Sunday, March 12, 2006

Four Towns in 44 miles

It was a day when I just got on the bike and rode with no destination or time constraint. Ride a few miles, take a picture, ride a few miles eat, ride.... My first stop was just up the street, where the town has demolished the East Fairhaven School getting ready to build a new one. The one the voters said no to doing. Why even waste the money on a vote?

Construction begins on East Fairhaven Elementary

A very different looking stone house in Acushnet, Ma.

Beginning in Fairhaven, the route took "blue" and me thru the town of Acushnet into Rochester. The weather was ok but the wind was really blowing making it tough to even ride downhill. I got to a good hill that I usually coast and get my speed up to around 30 MPH. Today, because of the wind, I had to pedal down the hill. cripes

Town number three.

I took the old "rt 105" that at one time was the main road to Boston. It must have been something in it's heyday, but now.

The old road to Boston. It's really a nice bike road now.

A big part of biking is mental. Once I accepted the wind the ride became much better. Before that point, all I could think of was how difficult the ride was turning out to be. At the moment of acceptance, I simply shifted into an easier gear and began enjoying myself. Two roads that would loop me back toward home were passed without a thought of taking them. I had always been worried about a breakdown on long rides. Until I took a bike maintainence course last Sunday. It was such a good course I now have confidence to make almost any kind of repair to get me home. Flats, gearing and even a broken chain, are no longer worrysome.

I had been on the road for almost two hours and was approaching an area of highway oasis. Right off route 140, the current road to Boston and points north, was the business area of the fourth town of the day.

Forth town and time to eat.

Before lunch blue and I stopped by Cathederal Camp, where local kids spend their summer days. I never attended camp because my parents owned a neighborhood store and lunch counter, they were always home. Also I grew up on the beach, so sending me to camp would be almost like punishment.

Ole blue at the bridge separating the boys from the girls side of Cathederal Camp

Cathederal Camp buildings

A hearty breakfast sandwich omlette for lunch really hit the spot. I carry a rechargable card because it feels like I am eating for free.

On the return trip, I decided to abandon the country roads and ride through the city. This is where the kids in their hot rods, cruise up and back Acushnet Avenue. One group of "crotch rocket" motorcyclist yelled at me to do a wheelie when I passed them at the coffee shop on the ave. I almost turned around to have a picture of blue and I among the bikes and bikers giving the "gansta" sign. The one with the sidways peace sign, sort of. Or whatever...

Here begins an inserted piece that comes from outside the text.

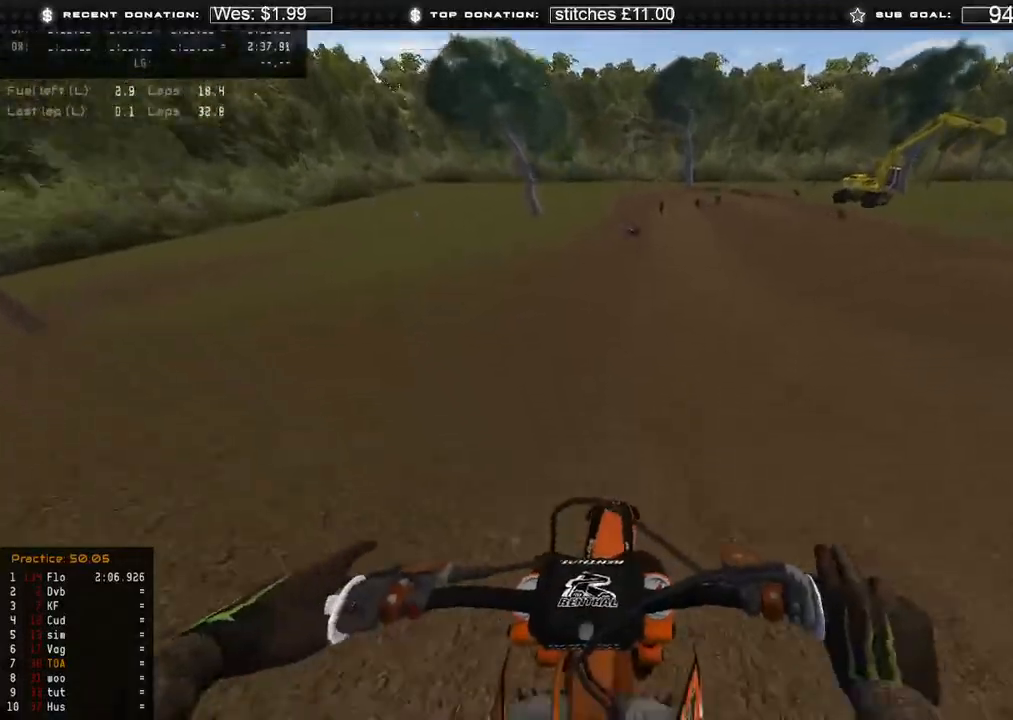
{"buttons": ["R2"], "left_stick": "up", "right_stick": "down-right", "events": [[33, "R3", "up"], [217, "left_stick", "center"], [300, "right_stick", "down-right"], [367, "left_stick", "up-left"], [500, "left_stick", "up"]]}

On the Avenue, near Lydia's Bakery, where I take out of town friends for desert after dinner, I noticed I could keep up with traffic with a little effort. I grabed a spot in the middle of traffic and peddled like crazy behind a Mustang that was behind a real big pickup truck. It was quite a site to see all these fancy cars and trucks with hemi's cruising along, and a guy on a bike keeping up with them easily. Some may think it dangerous riding the city streets, but I found it much easier because of the congestion. Drivers are more aware, are going at a slower speed, and are more receptive to bikes and pedestrians. It's kind of neat to be in traffic, signal a lane change and accelerate into a turn. Kind of gets the blood flowing.

Enought of that. Back into the quiet villiage of Fairhaven, where everything is slower, and the streets are clear. Crossing the bridge was an adventure this time. As most cases when I arrive, the bridge is open to let boat traffic pass. Usually, I relax, wait, maybe take a picture or two, and cross as soon as the bridge is back in place for vehicle traffic. This is a swing bridge, not the type that opens toward the sky. This one sits on gears and swings open allowing a lane of shipping on each side of the span. This time when the bridge was closing, it made some awful grinding noises. I was tempted to wave my arms at the tender who was in a little house at the top of the bridge, and tell him to stop. He continued to try and close the span and the grinding and banking noises just got louder and louder and more frequent.

Tender works from his office atop the bridge

I did manage to get across when it was almost closed. I had to maneuver around the barriers and on the other side I told a few motorist the bridge was broken. Before long the line of cars, one by one turned around and headed to the alternate route around the river.

The ride ended with a quick jaunt through Fairhaven's waterfront and center. Back home the odometer read 44.3 miles in 4 hours 52 minutes. Including lunch.

Fire escape at the old textile mill complex.

Typical house in Fairhaven Ma. center

Boat undergoing repairs at Kelly's Boatyard

Crossing the hurricane barrier at Egypt ln.


Anonymous said...

Wow! Cool post, my friend! Very enlightening for those of us not on the East Coast. Imagine...a swing bridge! Never heard of it before YOU! ...Scout!

Crys said...

Oh, this is just great! I really can't wait to get a chance to go for a ride in your end of the world. It's just gorgeous! It will work out one time, I know it.